Constitutional review: Venice Commission on Law 222 and Ukraine's Constitution

I thought it is worth while publishing a reference to a review by the Venice Commission. on the changes to Ukraine's Constitutional Order.  As usual the comments of the Venice Commission lie deep within the use of text.  but the message is clear for those that have a good command of the English legal language.

Some paragraphs of note:

26. As mentioned above, on 30 September 2010, the CCU (hereinafter, “the 30 September Judgment”) issued a Decision declaring Law No. 2222 unconstitutional “due to a violation of the constitutional procedure of its consideration and adoption”18. The main argument is that the Verkhovna Rada has overstepped its competences fixed in Article 159 of the Constitution, as it cannot amend the Constitution without a Constitutional Court opinion.
In fact, according to Article 159 of the Constitution, a draft law on introducing amendments to the Constitution can only be considered by the Verkhovna Rada “upon the availability of an opinion of the Constitutional Court of Ukraine on the conformity of the draft law with the requirements of Articles 157 and 158 of this Constitution”. In this context, the Constitutional Court may analyse three questions: are human and citizens’  rights abolished or restricted? Is the revision of the Constitution oriented toward the liquidation of the independence or violation of the territorial indivisibility of Ukraine? Have the amendments already been introduced?

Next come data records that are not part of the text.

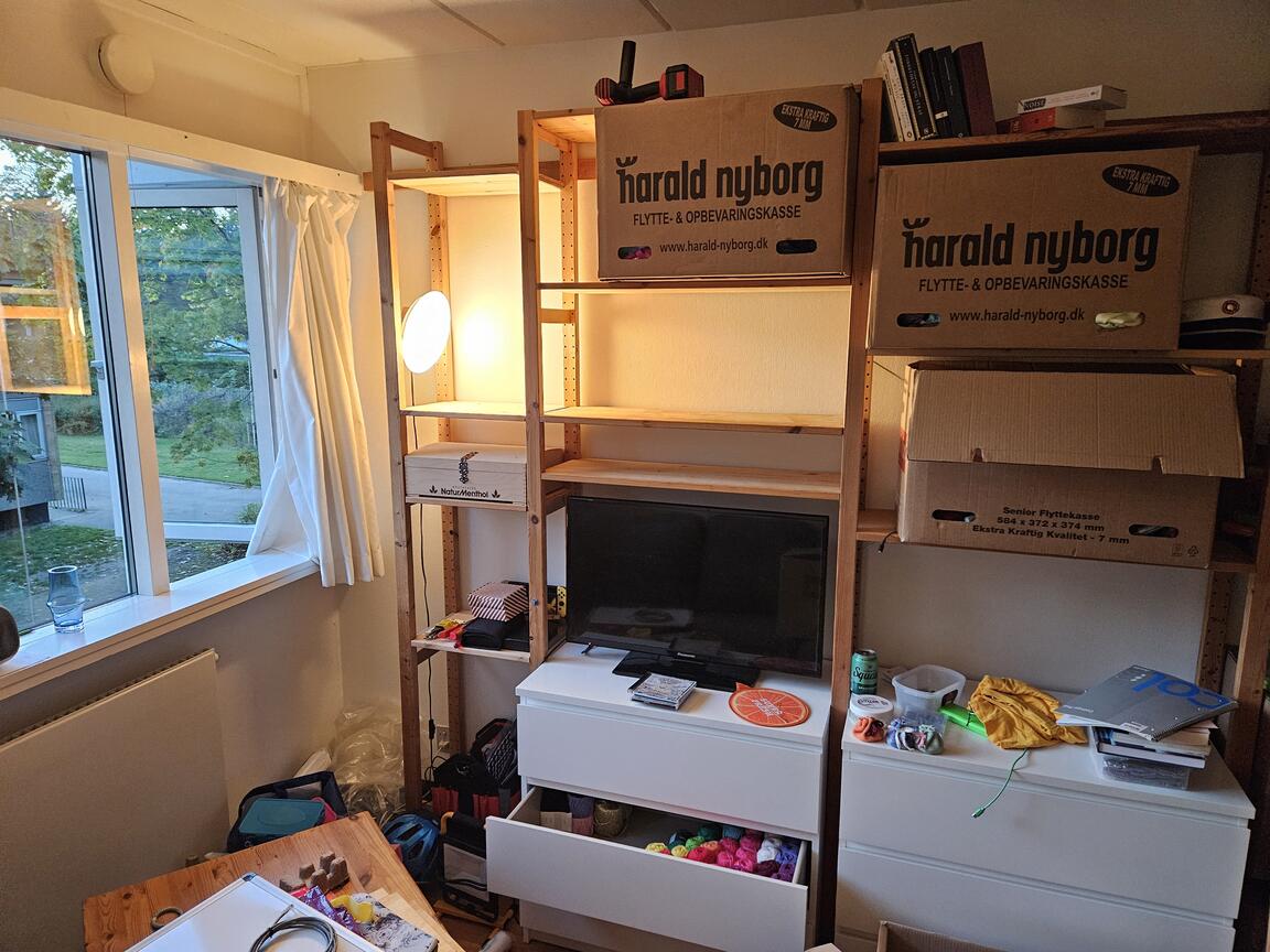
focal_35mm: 23
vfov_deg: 58.9
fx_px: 844
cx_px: 635
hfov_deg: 73.9
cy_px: 476
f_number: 1.8
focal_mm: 5.4
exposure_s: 1/100
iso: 640
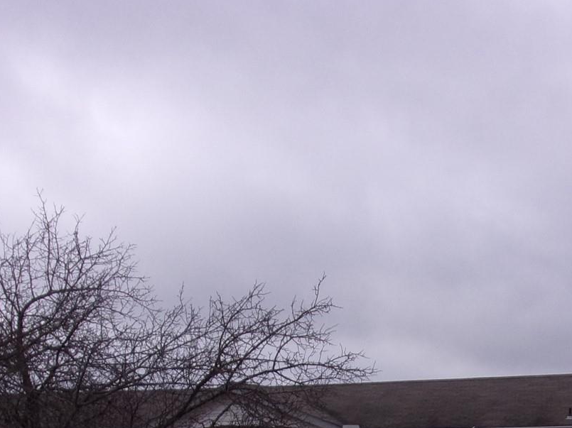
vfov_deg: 17.0
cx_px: 394
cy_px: 471
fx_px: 1387
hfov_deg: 23.2
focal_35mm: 84
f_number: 3.7
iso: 80
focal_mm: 5.9
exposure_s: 1/900
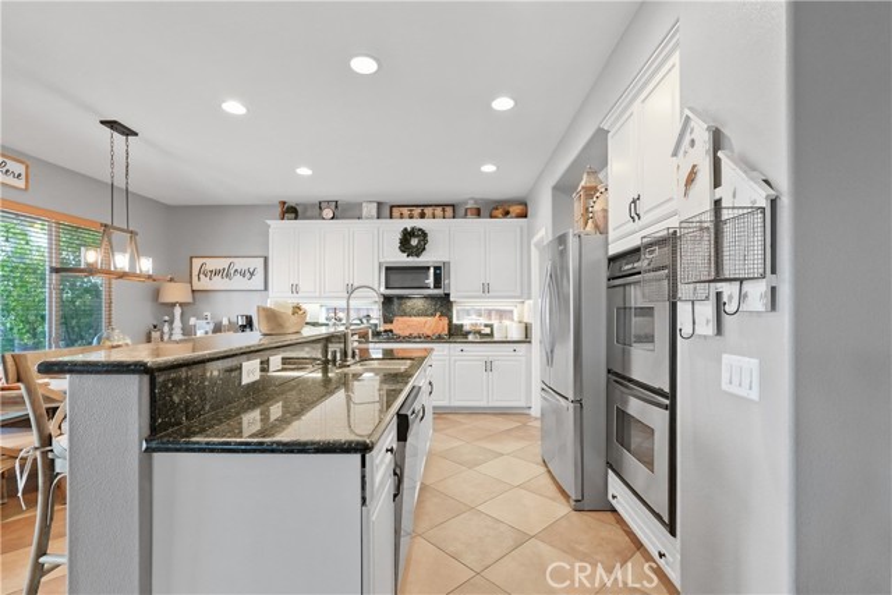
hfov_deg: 96.7
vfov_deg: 73.8
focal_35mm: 16
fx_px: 397
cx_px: 446
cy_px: 298
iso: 4000
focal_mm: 16
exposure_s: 1/15
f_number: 4.5
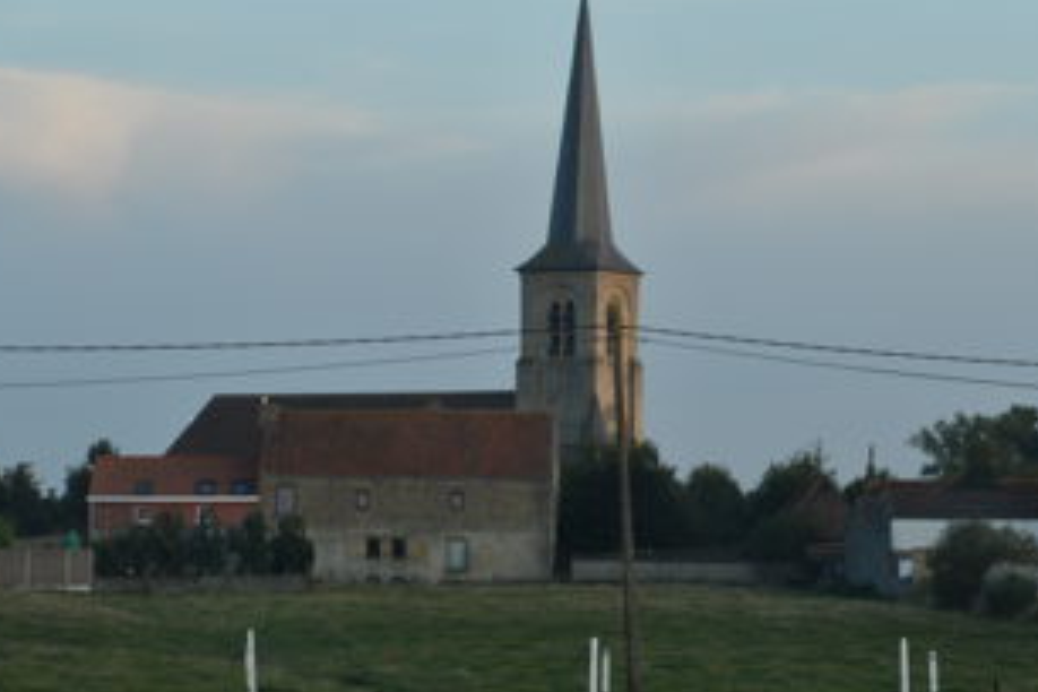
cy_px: 412
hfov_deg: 13.4
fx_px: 4411
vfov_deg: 9.0
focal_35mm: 153
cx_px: 573
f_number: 5.3
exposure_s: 1/320
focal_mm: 78
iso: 500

IV Assessment of the present constitutional situation
A. Constitutional Court – The 30 September Judgment
29. It is not the task of the Venice Commission to review decisions by national constitutional courts, which are the institutions with the authority to provide a final interpretation of the Constitution. The Commission therefore refrains from taking a position on whether this Decision of the Court is justified or not . Nevertheless, some general remarks seem appropriate.
30. There is no generally accepted standard in comparative constitutional law regarding the participation of constitutional courts in the constitutional amendment process. In its recent Report on Constitutional Amendment, the Venice Commission noted that while some  European countries explicitly provide for such a possibility, the posterior judicial review of adopted constitutional amendments is a relatively rare procedural mechanism. In some countries, judicial review of constitutional amendments is in theory possible, but has never been applied in practice. In others, it has been rejected on the basis that the courts as state organs cannot place themselves above the constitutional legislator acting as constitutional power. A system which has firmly rejected judicial review of constitutional amendments is the French system, under which this is not considered within the competence of the Conseil Constitutionnel (or any other court), because the constitutional legislator is sovereign, therefore constitutional amendments cannot be subject to review by other bodies (themselves created by the Constitution)
31. While the Ukrainian Constitution (in its two versions, from 1996 and 2004) explicitly provides for a mandatory preliminary review of a draft law on constitutional amendments (see above, paragraph 24), it remains silent as to the possibility of the CCU to review the  constitutional amendments once they have entered into force. In 2006, an amendment to the Law on the Constitutional Court specifically excluded “laws of Ukraine on introducing amendments to the Constitution of Ukraine that entered into force” from the jurisdiction of the CCU.
As Constitutional Courts are bound by the Constitution and do not stand above it, such decisions raise important questions of democratic legitimacy and the rule of law.
37. It is clear that a change of the political system of a country based on a ruling of a constitutional court does not enjoy the legitimacy which only the regular constitutional procedure for constitutional amendment, and preceding open and inclusive public debate can bring.
In the Venice Commission’s opinion, the jurisprudence of a Constitutional Court has to be consistent and based on convincing arguments in order to be accepted by the people.  Changes in the case-law have to be well-founded and explained in order not to undermine legal certainty. The principle of legal certainty, being one of the key elements of the rule of  law, also requires that when declaring a constitutional amendment unconstitutional the time elapsed since its adoption is taken into account. Moreover, when a court’s decision is based on formal or procedural grounds only, the substantive effect of such a decision should also be taken into account. In other words, the final decision should be based on a proportionality test where the requirement of constitutionality should be balanced against the negative consequences of the annulment of the constitutional amendment in question.

The Venice Commission has rightly questioned the methodology and determination of Ukraine's Constitutional Court.  Its lack of consistency and reference to existing case law undermines the law itself.

The reports goes on to explain a number of issues that are left unaddressed. It is a report well worth reading BUT it needs to be stressed that the reader needs to look beyond the niceties of diplomatic review of a sovereign country.  It is this "Nicety" that has prevented the Venice Commission from speaking out.

The Venice Commission failed to speak out when Viktor Yushchenko, Ukraine's previous President beached Ukraine's Constitutional norms and illegally interfered with the independence of Ukraine's constitutional Court.  Its failure to speak out then and to hold Yushchenko to account has in a large extent contributed to the causal events that have unfolded in Ukraine since.    Sometimes it pays to just say exactly what they mean and place the principle of constitutional order above that of diplomatic niceties.  A stitch in time can save nine.